SUPPLIED INFORMATION ▸
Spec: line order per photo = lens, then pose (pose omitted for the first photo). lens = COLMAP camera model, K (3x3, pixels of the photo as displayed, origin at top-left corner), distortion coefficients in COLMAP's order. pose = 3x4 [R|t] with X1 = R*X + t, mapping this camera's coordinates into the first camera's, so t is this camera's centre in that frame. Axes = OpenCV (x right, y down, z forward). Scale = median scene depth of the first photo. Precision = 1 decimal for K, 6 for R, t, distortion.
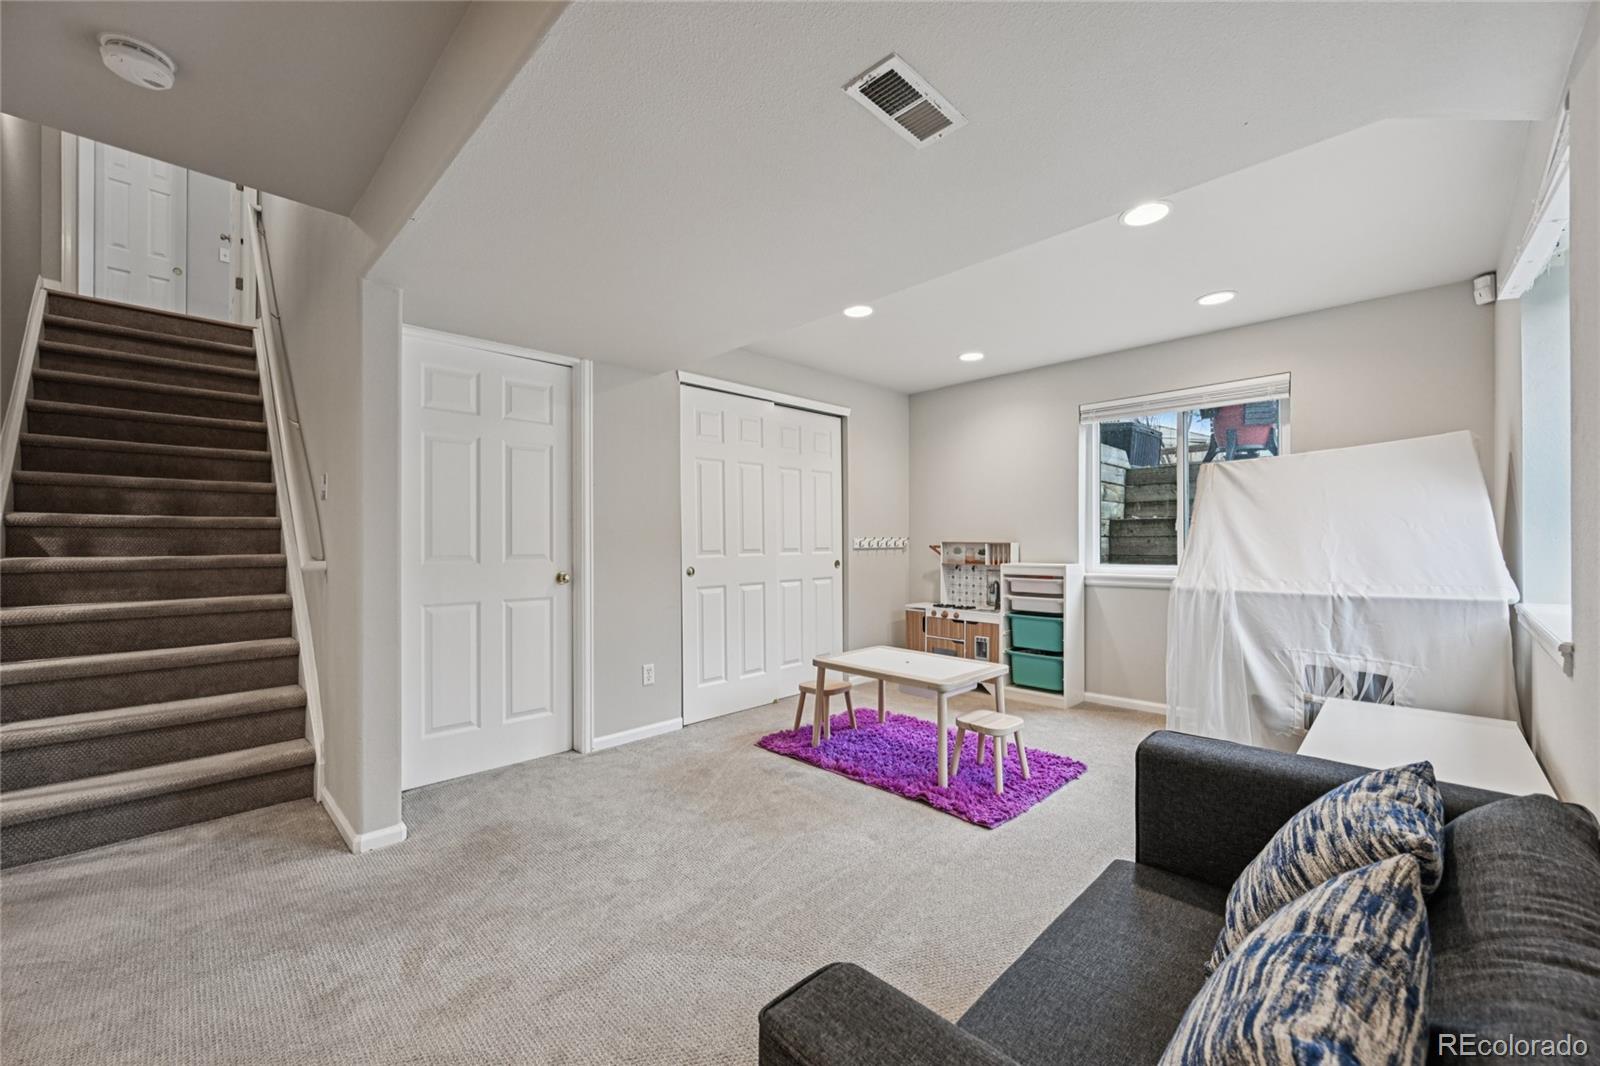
lens RADIAL K [[626.6, 0, 810.6], [0, 626.6, 539.6], [0, 0, 1]] dist [-0.000712, -0.000420]
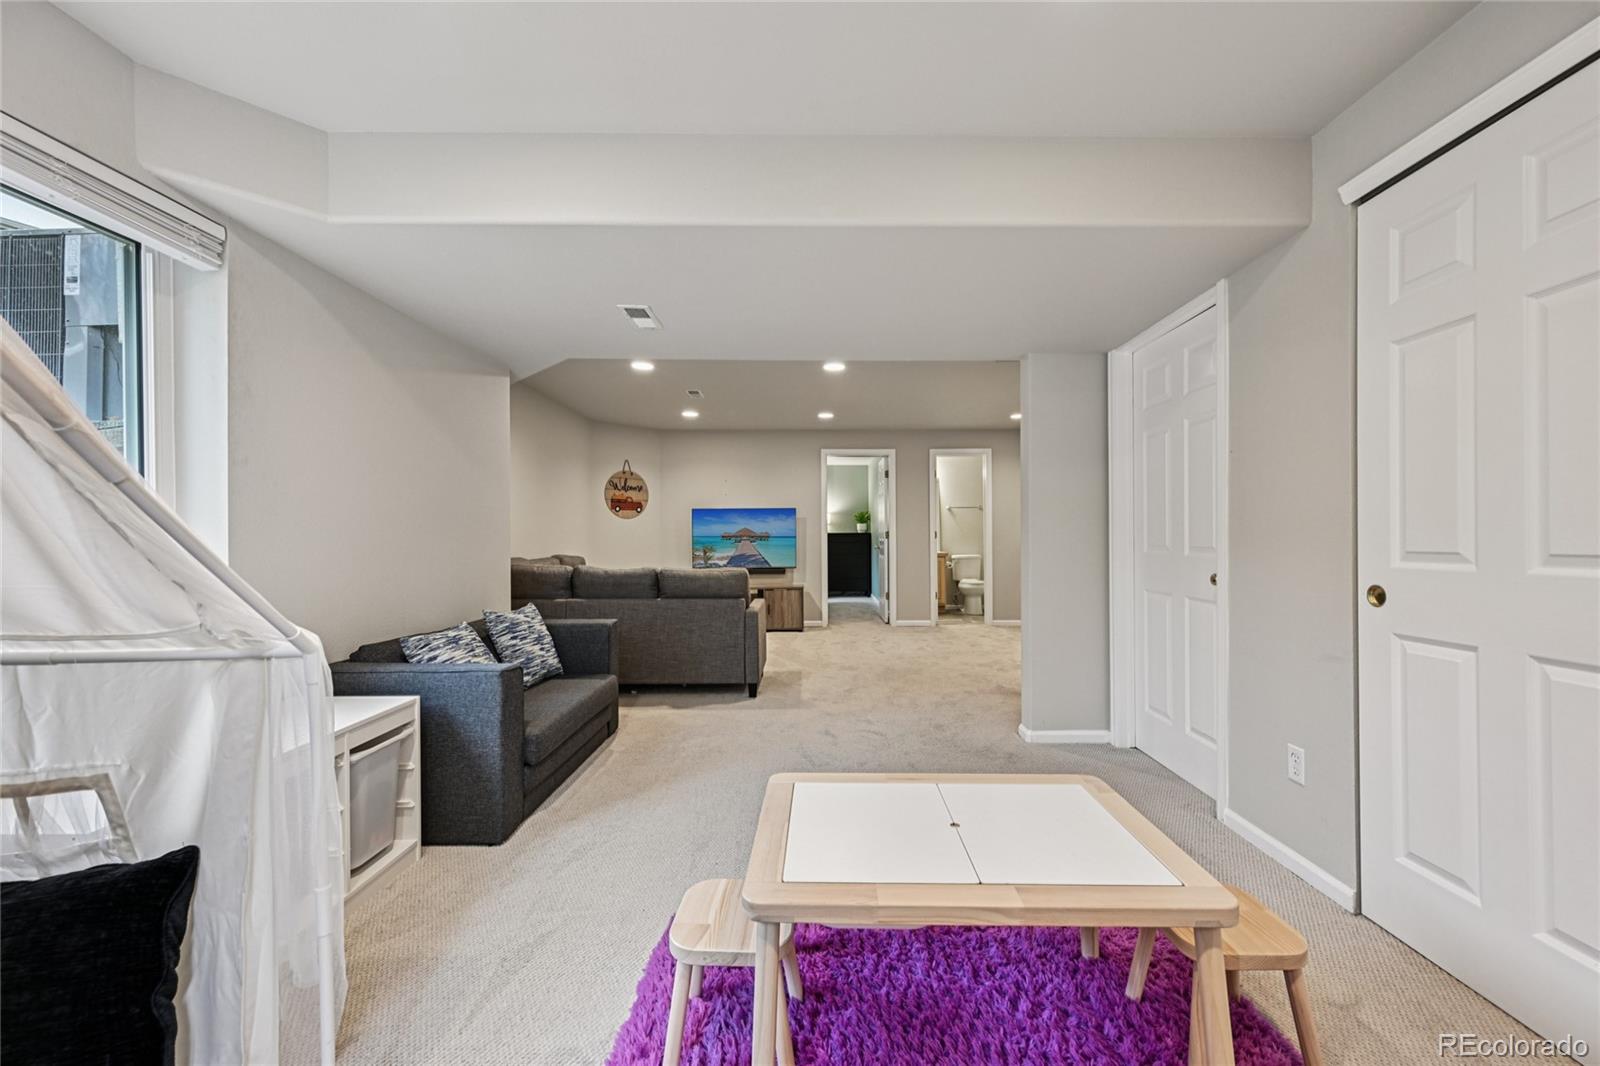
lens RADIAL K [[626.6, 0, 801.4], [0, 626.6, 537.5], [0, 0, 1]] dist [-0.000712, -0.000420]
pose [[-0.727493, 0.007348, -0.686076, 0.398081], [0.007625, 0.999967, 0.002624, 0.003902], [0.686073, -0.003322, -0.727526, 0.965010]]
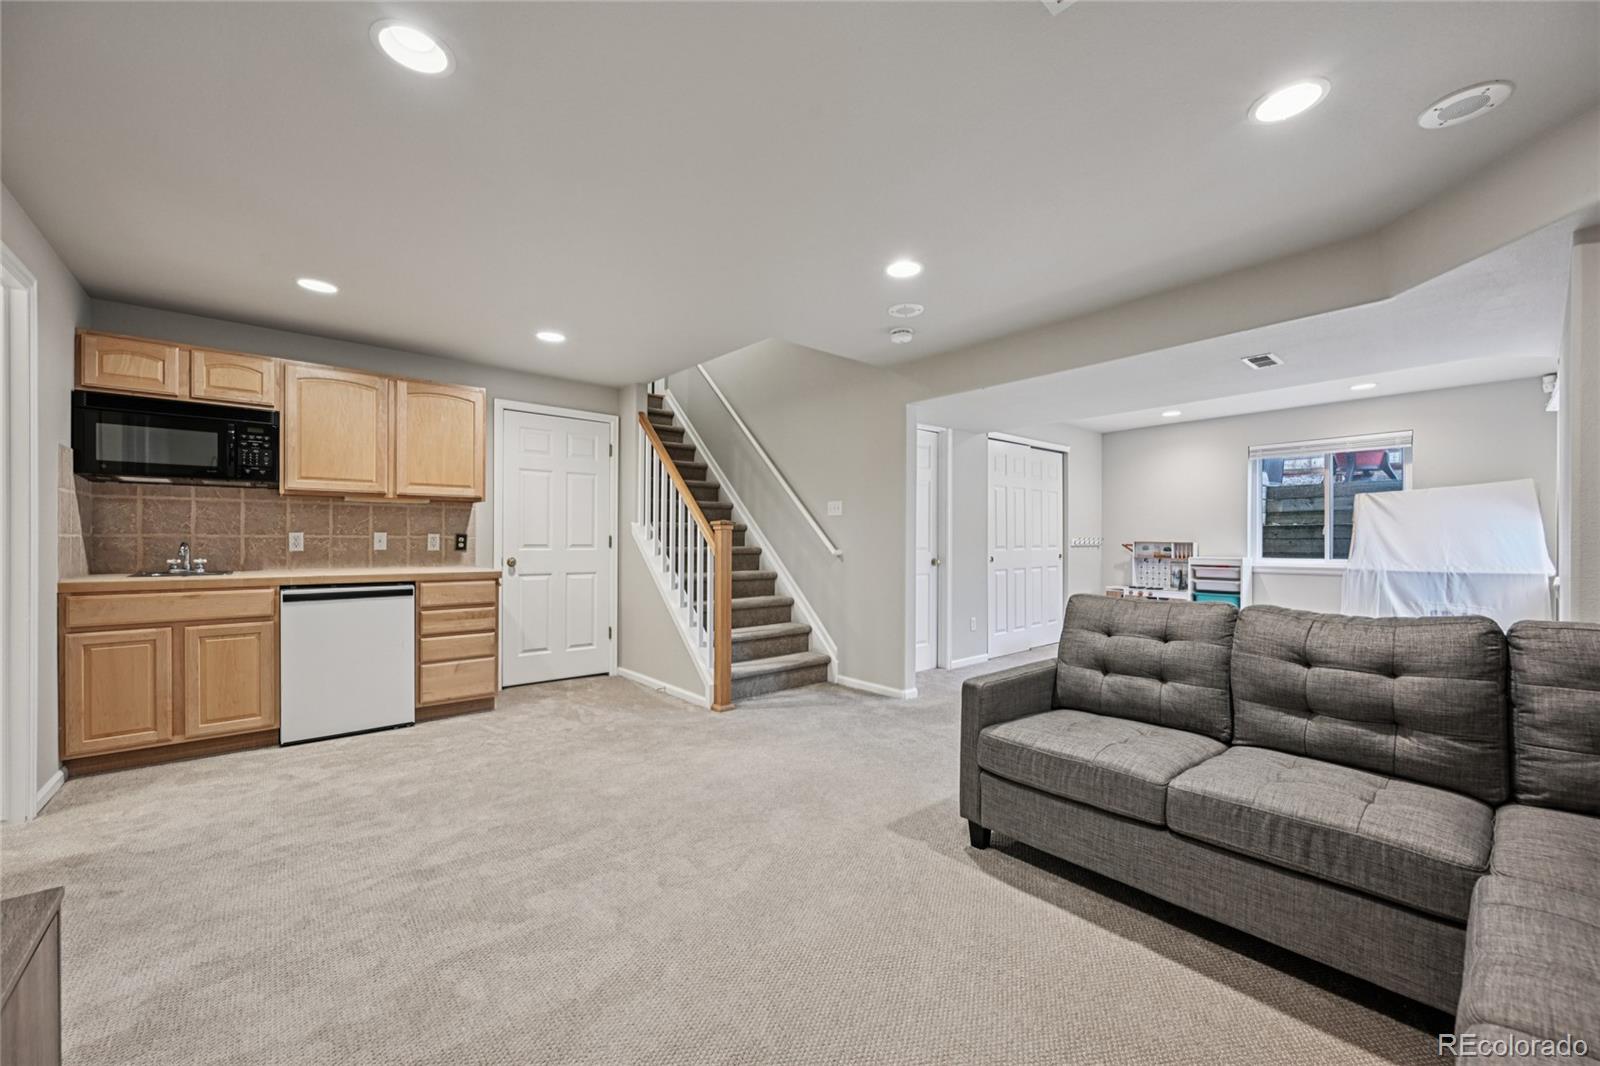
lens RADIAL K [[626.6, 0, 805.5], [0, 626.6, 538.1], [0, 0, 1]] dist [-0.000712, -0.000420]
pose [[0.996356, 0.006137, -0.085070, -0.478065], [-0.006238, 0.999980, -0.000921, 0.001694], [0.085063, 0.001449, 0.996375, -0.533678]]
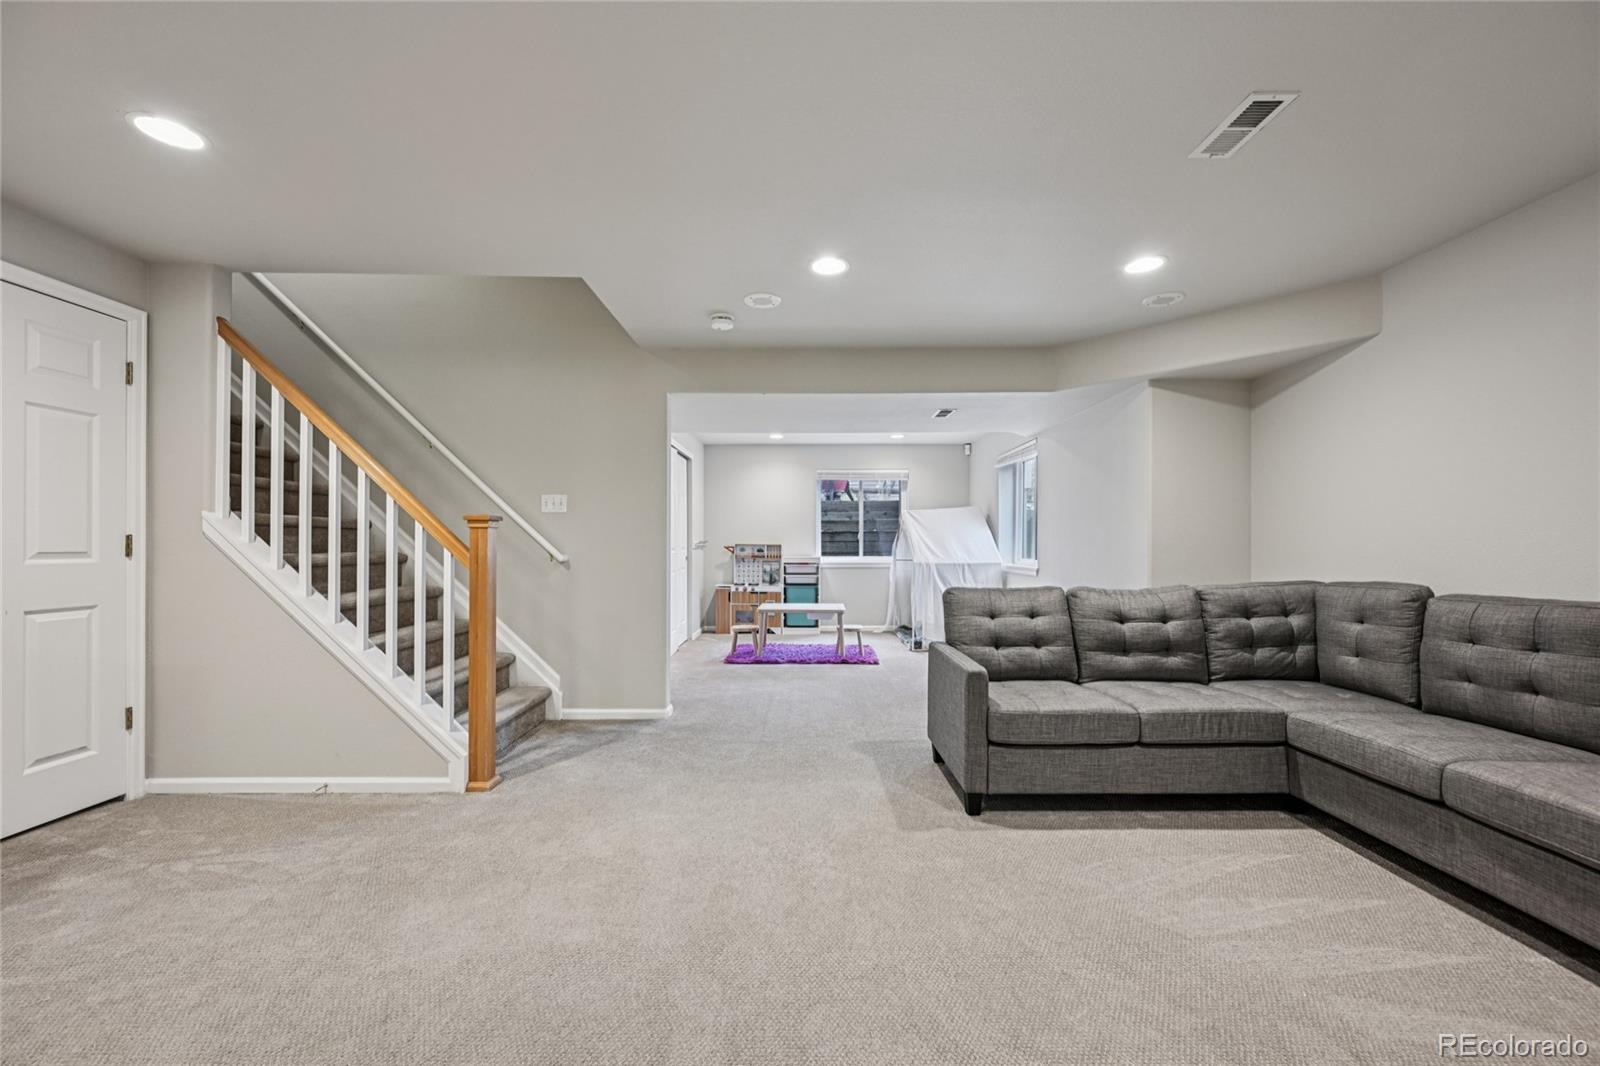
lens RADIAL K [[626.6, 0, 806.0], [0, 626.6, 542.9], [0, 0, 1]] dist [-0.000712, -0.000420]
pose [[0.707152, 0.005886, 0.707037, -0.937591], [-0.005607, 0.999981, -0.002717, 0.004494], [-0.707040, -0.002043, 0.707171, -0.289728]]
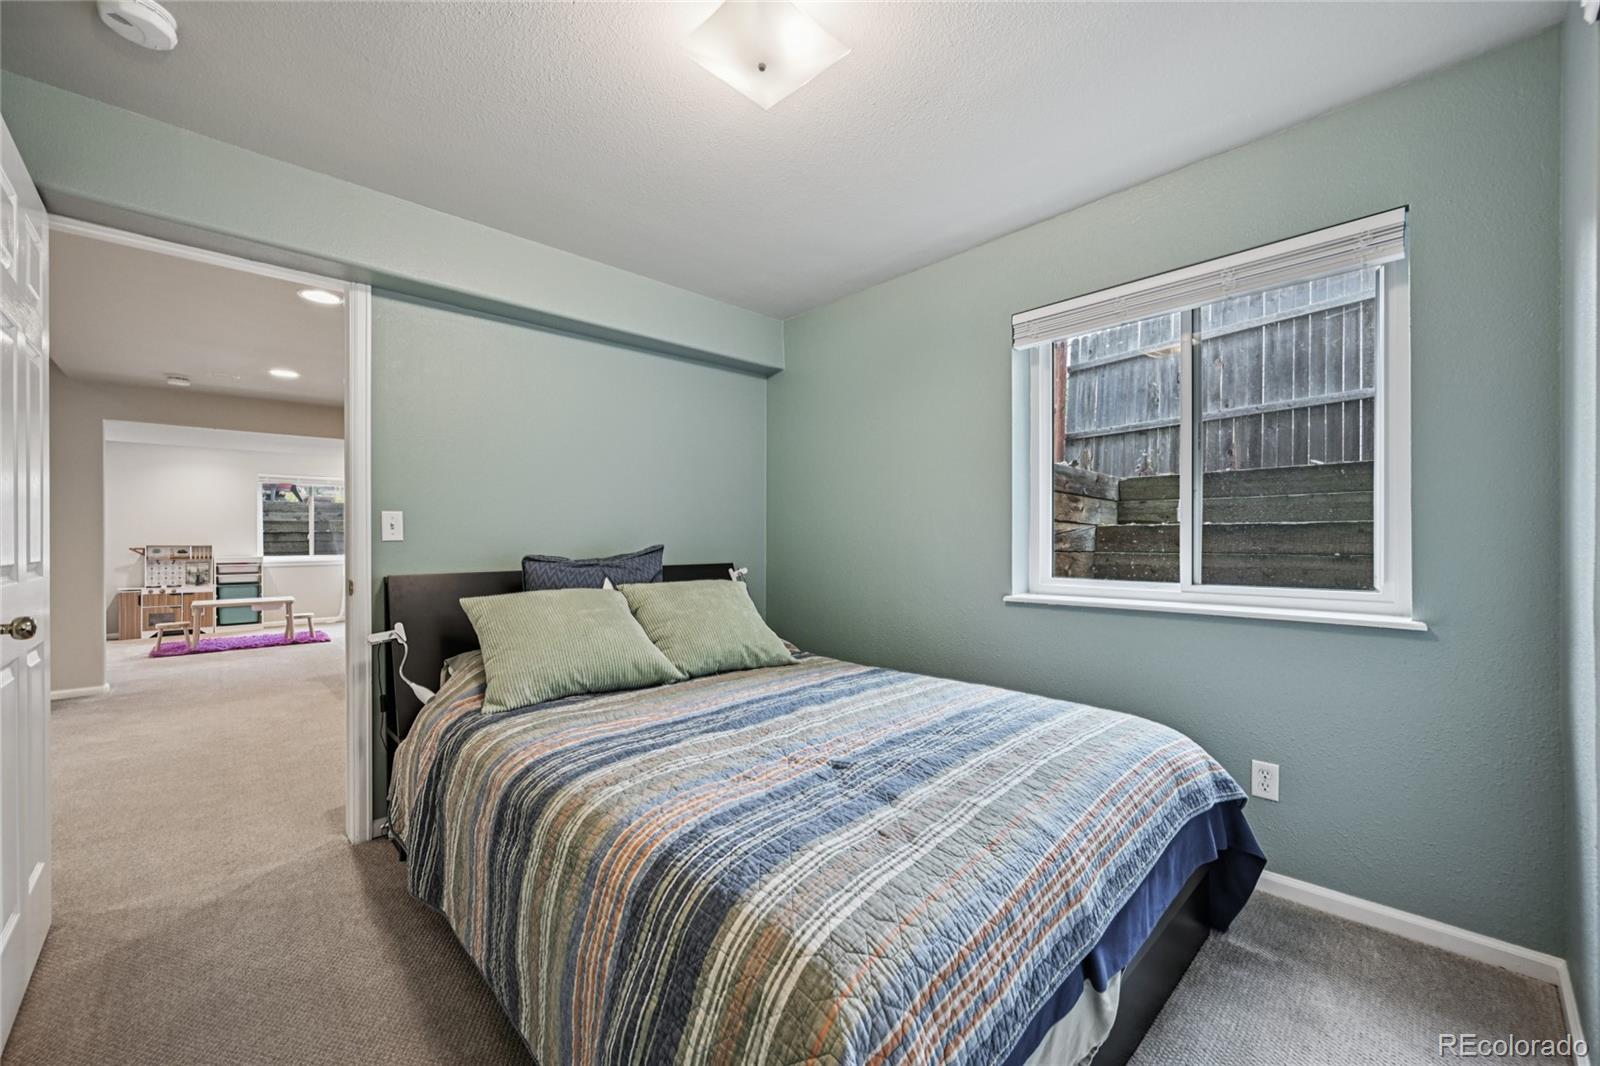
lens RADIAL K [[626.6, 0, 801.4], [0, 626.6, 537.8], [0, 0, 1]] dist [-0.000712, -0.000420]
pose [[0.034692, 0.004904, 0.999386, -1.504082], [0.008926, 0.999947, -0.005216, 0.007904], [-0.999358, 0.009101, 0.034647, -0.767416]]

WORK INSTRUCTIONS ▸ Collect every line of the listing above that contains the string "lens", copying each one in full.

TASK OUTPUT ▸
Spec: line order per photo = lens, then pose (pose omitted for the first photo). lens = COLMAP camera model, K (3x3, pixels of the photo as displayed, origin at top-left corner), distortion coefficients in COLMAP's order. pose = 3x4 [R|t] with X1 = R*X + t, mapping this camera's coordinates into the first camera's, so t is this camera's centre in that frame. Axes = OpenCV (x right, y down, z forward). Scale = median scene depth of the first photo. Precision = 1 decimal for K, 6 for R, t, distortion.
lens RADIAL K [[626.6, 0, 810.6], [0, 626.6, 539.6], [0, 0, 1]] dist [-0.000712, -0.000420]
lens RADIAL K [[626.6, 0, 801.4], [0, 626.6, 537.5], [0, 0, 1]] dist [-0.000712, -0.000420]
lens RADIAL K [[626.6, 0, 805.5], [0, 626.6, 538.1], [0, 0, 1]] dist [-0.000712, -0.000420]
lens RADIAL K [[626.6, 0, 806.0], [0, 626.6, 542.9], [0, 0, 1]] dist [-0.000712, -0.000420]
lens RADIAL K [[626.6, 0, 801.4], [0, 626.6, 537.8], [0, 0, 1]] dist [-0.000712, -0.000420]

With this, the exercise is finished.